L’absence d’horizon dans les cadres composés fait écho à une narration qui semble elle-même n’en disposer d’aucun à plusieurs reprises. Balagov ne clôt-il pas son premier film par une voix-off indiquant que « on n’a jamais su ce qu’ils sont devenus ensuite » ? Et pourtant, l’épilogue sera saisissant. En 1998, la Russie traversait une crise identitaire forte que le cinéaste relate s’inspirant de faits réels. À Naltchick, principale ville de la république russe de Kabardino-Balkarie et dont est originaire le cinéaste, cohabitent Russes d’une part, Kabardes et Balkars de confession musulmane d’autre part. La communauté juive, ultra-minoritaire, est aussi présente dans ce Caucase du Nord multiethnique encore blessé d’un récent premier conflit en Tchétchénie.

Confronté au kidnapping de deux de ses membres, cette communauté à l’intégration fragile est questionnée dans sa solidarité et ses appétences à l’entraide. Les intérêts d’ordre financier ou marital ne tarderont pas à se décliner en chantages. Le confinement des cadres composés par le cinéaste miroite celui d’une société patriarcale restrictive et par extension celui d’une cellule familiale étouffante au bord de l’éclatement et dont les liens sont mis à l’épreuve.

En plaçant le kidnapping dans une ellipse et en maintenant hors champ le sort des kidnappés, les ravisseurs et les instances policières, Balagov se refuse à livrer un thriller. En fait, Tesnota adopte le point de vue d’Ilana, sœur de l’un des kidnappés et dont le petit ami est Kabarde donc de confession musulmane. Au fil des cas de conscience et dilemmes moraux auxquels Ilana est confrontée, le film louvoie entre récit d’émancipation et récit sacrificiel tout en questionnant la cohabitation inter-ethnique.

Inspiré de faits réels, le scénario ménage à mi-parcours, presque par effraction, une porte d’entrée à la grande histoire. Le contenu de la vidéo VHS projeté alors à l’écran n’a rien de fictionnel. Les images véhiculées par cette vidéo-choc et la chanson entendue sont prémonitoires de l’arrivée de Daech. Et, possiblement, c’est la (trop) grande radicalité de ces images qui explique que Tesnota n’ait pas obtenu la Caméra d’or lors du festival de Cannes 2017. Présenté à Un Certain Regard, le film a cependant été honoré du Prix FIPRESCI, récompense non moins gratifiante car spécifiquement suivie par les cinéphiles.

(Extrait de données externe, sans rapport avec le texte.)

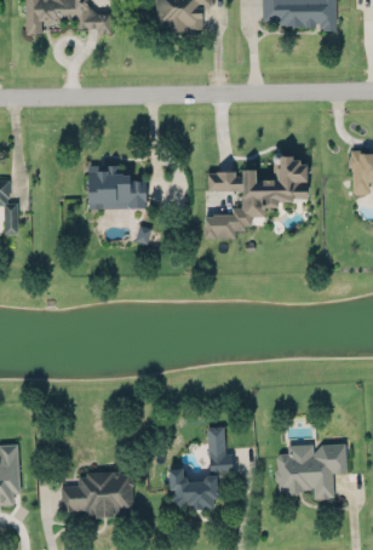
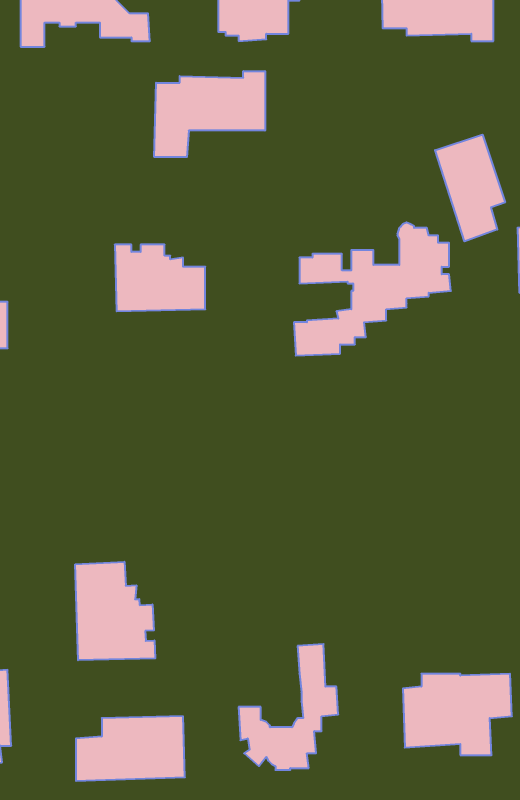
building: none -> [154,71,265,157]
building: none -> [435,135,505,241]
building: none -> [75,562,155,660]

Débutant derrière la caméra, Balagov s’est entouré d’un casting composé de comédiens débutants. Parfaitement dirigés, ces acteurs livrent de belles compositions. Dans le rôle principal, Darya Zhovner, comédienne de théâtre, crève l’écran. Rebelle et intense, elle impose de belle manière son personnage de garçonne au caractère bien trempé. Sans cesse en mouvement, sous l’emprise de l’alcool ou pas et même sous des lumières stroboscopiques façon A la recherche de Mr. Goodbar (1977, Richard Brooks), cette actrice est une véritable révélation au visage parcouru d’émotions contradictoires.

2 réflexions sur “Tesnota, une vie à l’étroit – Cadres étroits, regard large

  1. Je comprends ton bémol. L’insertion de cette vidéo est discutable. On peut la « relativiser » par le fait que ce type de vidéo est librement consultable sur Internet. Comme le reste du film est réalisé avec à-propos et intelligence, je ne taxe donc pas Balagov et Sokurov de mauvaises intentions. Malgré tout, cette vidéo peut choquer.